Final answer:
The conditional statement 'If a person lives in Paris, then they live in France' is true. Its converse 'If a person lives in France, then they live in Paris' and inverse 'If a person does not live in Paris, then they do not live in France' are false, while the contrapositive 'If a person does not live in France, then they do not live in Paris' is true.
Step-by-step explanation:
The statement 'A person lives in Paris and lives in France' can be expressed in conditional form and then transformed into its converse, inverse, and contrapositive forms. Let's use 'P' to represent 'A person lives in Paris' and 'F' to represent 'A person lives in France.'
Conditional Statement
If P, then F. This is the original form of the statement, expressing that if the condition of living in Paris is true, then living in France is necessarily true.

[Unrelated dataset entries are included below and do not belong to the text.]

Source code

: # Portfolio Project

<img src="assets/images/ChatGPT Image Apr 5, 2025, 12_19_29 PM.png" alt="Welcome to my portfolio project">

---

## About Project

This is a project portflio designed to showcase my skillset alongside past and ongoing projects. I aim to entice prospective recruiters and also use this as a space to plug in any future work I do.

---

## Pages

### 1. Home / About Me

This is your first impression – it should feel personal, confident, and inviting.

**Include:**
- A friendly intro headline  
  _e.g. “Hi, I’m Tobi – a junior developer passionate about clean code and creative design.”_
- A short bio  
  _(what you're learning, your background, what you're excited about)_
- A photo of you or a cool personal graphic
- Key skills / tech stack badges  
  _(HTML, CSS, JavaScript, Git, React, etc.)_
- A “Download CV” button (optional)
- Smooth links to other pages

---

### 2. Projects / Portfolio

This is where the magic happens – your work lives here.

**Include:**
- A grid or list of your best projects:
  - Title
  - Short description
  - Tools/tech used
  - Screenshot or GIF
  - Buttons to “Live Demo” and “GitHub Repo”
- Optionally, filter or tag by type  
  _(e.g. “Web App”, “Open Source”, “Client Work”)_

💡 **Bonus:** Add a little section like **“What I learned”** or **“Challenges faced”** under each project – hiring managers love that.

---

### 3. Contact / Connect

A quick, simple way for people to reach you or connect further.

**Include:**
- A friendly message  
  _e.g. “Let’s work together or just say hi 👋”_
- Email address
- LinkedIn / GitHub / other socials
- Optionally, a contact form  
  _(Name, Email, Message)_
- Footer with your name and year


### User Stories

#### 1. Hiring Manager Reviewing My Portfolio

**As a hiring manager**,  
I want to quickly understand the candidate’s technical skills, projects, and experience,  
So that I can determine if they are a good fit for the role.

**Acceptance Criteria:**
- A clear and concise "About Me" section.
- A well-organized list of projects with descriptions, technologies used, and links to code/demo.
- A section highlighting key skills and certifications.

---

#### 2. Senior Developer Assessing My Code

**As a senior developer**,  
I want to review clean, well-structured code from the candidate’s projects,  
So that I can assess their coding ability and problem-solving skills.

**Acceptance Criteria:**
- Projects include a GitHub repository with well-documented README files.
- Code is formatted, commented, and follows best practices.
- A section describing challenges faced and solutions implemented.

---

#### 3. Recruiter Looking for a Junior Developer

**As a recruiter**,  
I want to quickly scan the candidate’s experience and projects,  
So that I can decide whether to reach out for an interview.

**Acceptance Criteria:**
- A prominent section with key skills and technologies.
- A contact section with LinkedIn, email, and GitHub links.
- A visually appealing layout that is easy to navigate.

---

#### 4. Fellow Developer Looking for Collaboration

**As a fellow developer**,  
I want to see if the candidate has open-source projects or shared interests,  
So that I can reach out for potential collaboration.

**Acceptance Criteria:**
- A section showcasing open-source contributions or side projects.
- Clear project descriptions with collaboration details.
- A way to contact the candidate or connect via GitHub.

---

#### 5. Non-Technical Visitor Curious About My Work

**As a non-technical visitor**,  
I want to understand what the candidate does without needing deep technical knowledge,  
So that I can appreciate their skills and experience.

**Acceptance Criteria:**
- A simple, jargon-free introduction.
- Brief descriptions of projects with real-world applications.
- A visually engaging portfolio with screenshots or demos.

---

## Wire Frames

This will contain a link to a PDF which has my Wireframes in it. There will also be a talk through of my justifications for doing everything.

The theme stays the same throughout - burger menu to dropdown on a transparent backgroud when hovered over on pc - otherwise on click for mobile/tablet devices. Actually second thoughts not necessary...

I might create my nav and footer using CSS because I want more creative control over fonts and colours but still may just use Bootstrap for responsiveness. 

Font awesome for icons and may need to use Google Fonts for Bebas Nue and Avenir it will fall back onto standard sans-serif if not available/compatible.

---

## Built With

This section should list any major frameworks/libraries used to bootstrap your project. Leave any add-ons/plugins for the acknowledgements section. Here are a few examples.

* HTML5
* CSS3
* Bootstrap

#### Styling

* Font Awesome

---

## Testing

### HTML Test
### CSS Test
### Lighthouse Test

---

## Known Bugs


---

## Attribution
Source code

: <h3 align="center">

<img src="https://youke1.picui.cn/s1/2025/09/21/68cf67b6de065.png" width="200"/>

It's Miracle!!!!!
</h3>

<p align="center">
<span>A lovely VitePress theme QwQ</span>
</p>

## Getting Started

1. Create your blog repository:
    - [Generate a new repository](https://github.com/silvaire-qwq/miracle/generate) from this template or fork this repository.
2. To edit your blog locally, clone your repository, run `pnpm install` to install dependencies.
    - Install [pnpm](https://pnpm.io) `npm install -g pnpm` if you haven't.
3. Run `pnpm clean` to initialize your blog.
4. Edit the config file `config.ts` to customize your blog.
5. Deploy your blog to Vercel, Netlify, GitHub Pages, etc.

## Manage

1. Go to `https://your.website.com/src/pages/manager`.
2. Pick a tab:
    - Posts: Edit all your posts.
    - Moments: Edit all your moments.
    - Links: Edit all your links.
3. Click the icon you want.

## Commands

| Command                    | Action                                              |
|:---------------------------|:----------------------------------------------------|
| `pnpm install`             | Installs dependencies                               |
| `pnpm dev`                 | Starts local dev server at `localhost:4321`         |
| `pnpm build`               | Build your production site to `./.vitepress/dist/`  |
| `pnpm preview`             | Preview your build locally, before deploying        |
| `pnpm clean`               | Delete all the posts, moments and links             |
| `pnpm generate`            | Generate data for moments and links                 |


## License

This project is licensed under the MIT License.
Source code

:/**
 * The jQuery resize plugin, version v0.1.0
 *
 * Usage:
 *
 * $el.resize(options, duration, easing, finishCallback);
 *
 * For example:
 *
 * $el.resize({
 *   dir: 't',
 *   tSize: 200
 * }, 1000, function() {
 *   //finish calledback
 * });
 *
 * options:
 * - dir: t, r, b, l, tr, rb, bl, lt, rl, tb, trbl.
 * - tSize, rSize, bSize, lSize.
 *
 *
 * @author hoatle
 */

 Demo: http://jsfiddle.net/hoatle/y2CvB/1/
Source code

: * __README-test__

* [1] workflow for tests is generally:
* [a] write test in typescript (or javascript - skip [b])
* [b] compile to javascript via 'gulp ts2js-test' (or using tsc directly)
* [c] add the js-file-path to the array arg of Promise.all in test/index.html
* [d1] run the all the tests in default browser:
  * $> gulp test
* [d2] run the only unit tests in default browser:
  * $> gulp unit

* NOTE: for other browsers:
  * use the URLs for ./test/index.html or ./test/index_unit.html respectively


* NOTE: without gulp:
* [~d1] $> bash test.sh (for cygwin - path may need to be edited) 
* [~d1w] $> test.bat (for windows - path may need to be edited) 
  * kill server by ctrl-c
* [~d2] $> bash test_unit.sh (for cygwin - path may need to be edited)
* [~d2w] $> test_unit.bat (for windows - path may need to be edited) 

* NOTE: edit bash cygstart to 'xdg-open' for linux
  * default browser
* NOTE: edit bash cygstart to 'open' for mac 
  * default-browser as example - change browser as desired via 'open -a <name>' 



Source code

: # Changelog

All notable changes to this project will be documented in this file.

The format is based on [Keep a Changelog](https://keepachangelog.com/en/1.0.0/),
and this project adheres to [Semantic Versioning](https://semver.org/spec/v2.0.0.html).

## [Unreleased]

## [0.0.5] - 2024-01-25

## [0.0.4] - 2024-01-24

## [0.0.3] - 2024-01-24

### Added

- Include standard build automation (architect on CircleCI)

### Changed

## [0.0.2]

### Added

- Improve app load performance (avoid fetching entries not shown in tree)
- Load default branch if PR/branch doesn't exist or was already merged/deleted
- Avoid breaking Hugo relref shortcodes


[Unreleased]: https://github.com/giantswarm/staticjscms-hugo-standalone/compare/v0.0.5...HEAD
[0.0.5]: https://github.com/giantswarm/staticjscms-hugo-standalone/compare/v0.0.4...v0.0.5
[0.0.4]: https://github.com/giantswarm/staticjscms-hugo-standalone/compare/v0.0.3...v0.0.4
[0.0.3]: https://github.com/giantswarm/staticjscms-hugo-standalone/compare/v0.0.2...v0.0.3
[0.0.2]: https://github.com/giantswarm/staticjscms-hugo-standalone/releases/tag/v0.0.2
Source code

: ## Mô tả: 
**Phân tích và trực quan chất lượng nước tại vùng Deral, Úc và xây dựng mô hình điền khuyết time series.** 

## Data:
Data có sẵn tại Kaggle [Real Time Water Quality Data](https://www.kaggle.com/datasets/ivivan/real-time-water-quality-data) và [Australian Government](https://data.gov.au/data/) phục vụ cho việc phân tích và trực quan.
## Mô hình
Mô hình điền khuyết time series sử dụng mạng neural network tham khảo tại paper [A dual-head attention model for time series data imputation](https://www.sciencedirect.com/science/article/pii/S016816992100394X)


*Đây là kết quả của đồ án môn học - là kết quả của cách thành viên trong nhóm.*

Its truth value is true, since Paris is a city within France.
Converse
If F, then P. The converse swaps the hypothesis and the conclusion. This statement's truth value is false, since one can live elsewhere in France and not only in Paris.
Inverse
If not P, then not F. The inverse negates both the hypothesis and the conclusion. This statement's truth value is also false because one could live in other areas of France, outside of Paris.
Contrapositive
If not F, then not P. The contrapositive negates and swaps the hypothesis and conclusion of the original conditional. The truth value of the contrapositive is true, as it is logically equivalent to the original conditional statement; if one does not live in France, then they cannot be living in Paris.